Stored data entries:
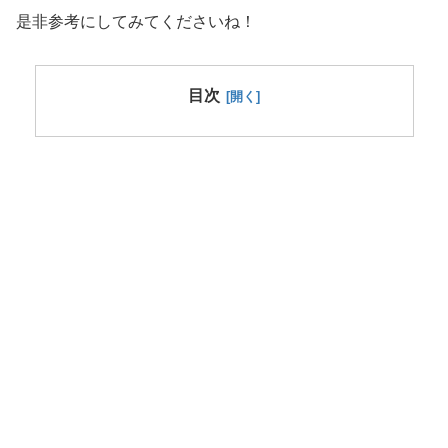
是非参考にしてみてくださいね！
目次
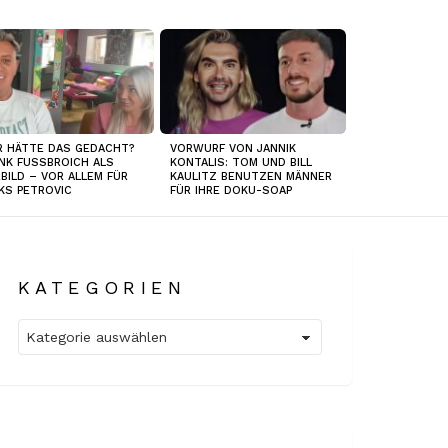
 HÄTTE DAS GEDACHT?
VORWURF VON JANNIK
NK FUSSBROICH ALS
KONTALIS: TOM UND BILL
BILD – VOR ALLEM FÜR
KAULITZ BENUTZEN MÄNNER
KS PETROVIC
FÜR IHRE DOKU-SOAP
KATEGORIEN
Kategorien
==
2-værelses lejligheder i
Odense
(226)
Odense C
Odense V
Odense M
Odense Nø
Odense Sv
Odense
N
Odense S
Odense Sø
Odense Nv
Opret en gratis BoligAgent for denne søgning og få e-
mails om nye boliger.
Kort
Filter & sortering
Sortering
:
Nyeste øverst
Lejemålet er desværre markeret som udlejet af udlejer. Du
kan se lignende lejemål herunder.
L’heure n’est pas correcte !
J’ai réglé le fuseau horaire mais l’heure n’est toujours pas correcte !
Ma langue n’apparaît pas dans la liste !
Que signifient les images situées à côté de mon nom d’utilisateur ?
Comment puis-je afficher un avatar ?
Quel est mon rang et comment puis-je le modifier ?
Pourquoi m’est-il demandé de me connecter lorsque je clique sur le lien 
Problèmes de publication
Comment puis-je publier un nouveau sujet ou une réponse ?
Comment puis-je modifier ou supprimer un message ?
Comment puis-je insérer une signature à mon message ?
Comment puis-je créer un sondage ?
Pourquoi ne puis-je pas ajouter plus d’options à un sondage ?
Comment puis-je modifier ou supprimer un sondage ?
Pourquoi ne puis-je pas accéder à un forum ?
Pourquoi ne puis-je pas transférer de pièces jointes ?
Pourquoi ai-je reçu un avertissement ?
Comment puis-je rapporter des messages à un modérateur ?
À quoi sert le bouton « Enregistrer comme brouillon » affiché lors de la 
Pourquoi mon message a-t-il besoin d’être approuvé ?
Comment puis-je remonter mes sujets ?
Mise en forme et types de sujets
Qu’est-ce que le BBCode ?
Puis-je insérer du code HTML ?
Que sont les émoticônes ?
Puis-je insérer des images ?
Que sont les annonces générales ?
--
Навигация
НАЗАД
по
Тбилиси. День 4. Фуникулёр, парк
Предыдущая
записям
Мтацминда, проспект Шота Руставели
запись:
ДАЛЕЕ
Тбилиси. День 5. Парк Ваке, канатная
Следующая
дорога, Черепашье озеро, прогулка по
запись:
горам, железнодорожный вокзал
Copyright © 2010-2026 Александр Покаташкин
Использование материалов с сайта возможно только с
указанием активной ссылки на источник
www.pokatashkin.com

▸ Your assignment
Start with the line above that contains "Puis-je insérer des images ?" and stop after the line that contains "Que sont les annonces générales ?". Output those lines exactly, and only those.

▸ Expected output
Puis-je insérer des images ?
Que sont les annonces générales ?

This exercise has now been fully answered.